Thursday 10 April 2014

Bandit Country: Networks

When I first envisioned Bandit Country I was watching Proof of Life. Here I saw a film that had a protagonist who was not a super hero and who did not have a Future Box*. I saw the first inkling of the Big Picture, the Risk - Consequence - Opportunity loop. As I refined that loop I realised that it was missing an element and the Network module was affixed at the centre.
I watched Proof of Life again and I began to notice just how central Network is to the Risk Management resolution scheme of Bandit Country.
Terry Thorne played by Russel Crowe is a Consultant who is engaged to arrange the release of an American engineer who has been kidnapped for ransom. If you are interested in my mindset and the storytelling that I want to emulate, watch the film. The good news is that you can skip any scene that doesn't include Terry.
From the moment that Terry meets Alice and Janice by the pool at the Bowman compound he begins recruiting. He is studied, deliberate and follows basic risk management strategies in everything he does. My early appreciation of the film as a pillar for writing a modern espionage game that is not a Bourne/ Bond clone or a conspiracy game was based on his Risk Management behaviours. In later viewings I began to appreciate that he builds and surrounds himself with a Network and that he arranges and prepares this network to execute his objectives.
To avoid the Bond/Bourne heroic action genre Bandit Country needs to present player goals in terms that they cannot achieve on their own.

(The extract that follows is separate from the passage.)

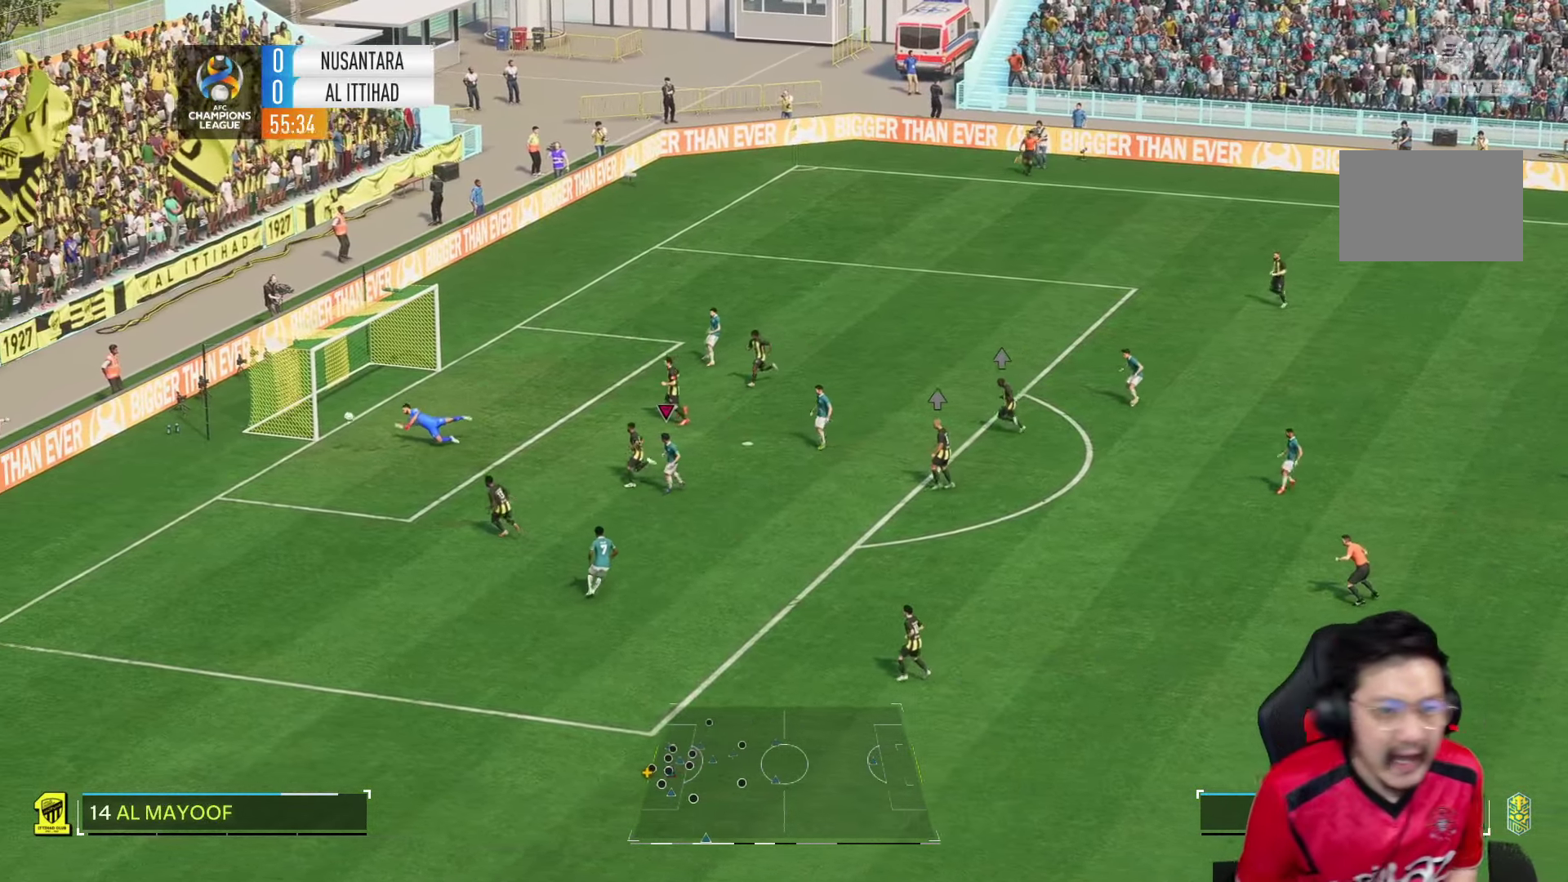
{"buttons": [], "left_stick": "center", "right_stick": "center", "events": [[300, "left_stick", "center"]]}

Even a team of players cannot achieve them with nothing more than their own or specific dedicated resources. The Players will have to recruit the locals to complete their objectives. 
The first part of addressing this design goal is that the Players have to define their key tasks in terms of a Risk Management cycle. Even before they perform the task they have assessed it in terms of the risks and the resources they have to apply. This is inherently anti-heroic because heroes are all about doing as they will and adapting to the consequences whereas RM is all about minimising them. RM places the consequences ahead of the benefits and that is a good place to be for some gritty espionage gaming.
Secondly, Recruiting should be fun and achievable. The one thing that all Bandit Country Characters have in common is that they are great recruiters. It is the key ingredient of a consultant. It is also the reason why there is no `Recruit' Specialty. It is automatically assumed that every Consultant is an Elite recruiter. Recruiting has its risks but the Consultant is equipped to manage that because a goal of play is for them to build a Network.
Once they have a Network the real fun begins. Running a Network is a mini-game within the game. I have messed around with it a fair bit and have to playtest more to see where it goes next. Originally I modelled Network building on crafting in video games. If each Recruit is categorised by their Asset (Specialty), connecting them in specific ways builds a structure that is great for a specific role. If I recruit a Fireteam Asset and an Infil:Exfil Asset and a Intrusion Asset, I can link them to make a team that has mobility and can breach security to perform extractions. I could call that a Mobile Extraction Team. This is attractive because it addresses player uncertainty and essentially gives them a menu or shopping list to recruit to. The problem with this approach is to either have to create a long list of combo's or leave it to the GM who is busy enough. Secondly, I really want to see emergent play arise from Networks and defining the structure limits that.
I am currently leaning more in the direction of a boardgame style design (not that it will be played as a boardgame) where each Asset has certain applications (think chess pieces) and can be combined however the recruiter wants. The resulting combination should then be like a machine that performs the task it was designed for (and hopefully succeeds).
One of the core emotional jags that I want to arise through Network play is that the Consultant is using these people. He might convincing them that he is advancing their agenda but his actual interest is in advancing his own. It is quite likely that things will not end well for many of these recruits and that is part of the experience of playing Bandit Country.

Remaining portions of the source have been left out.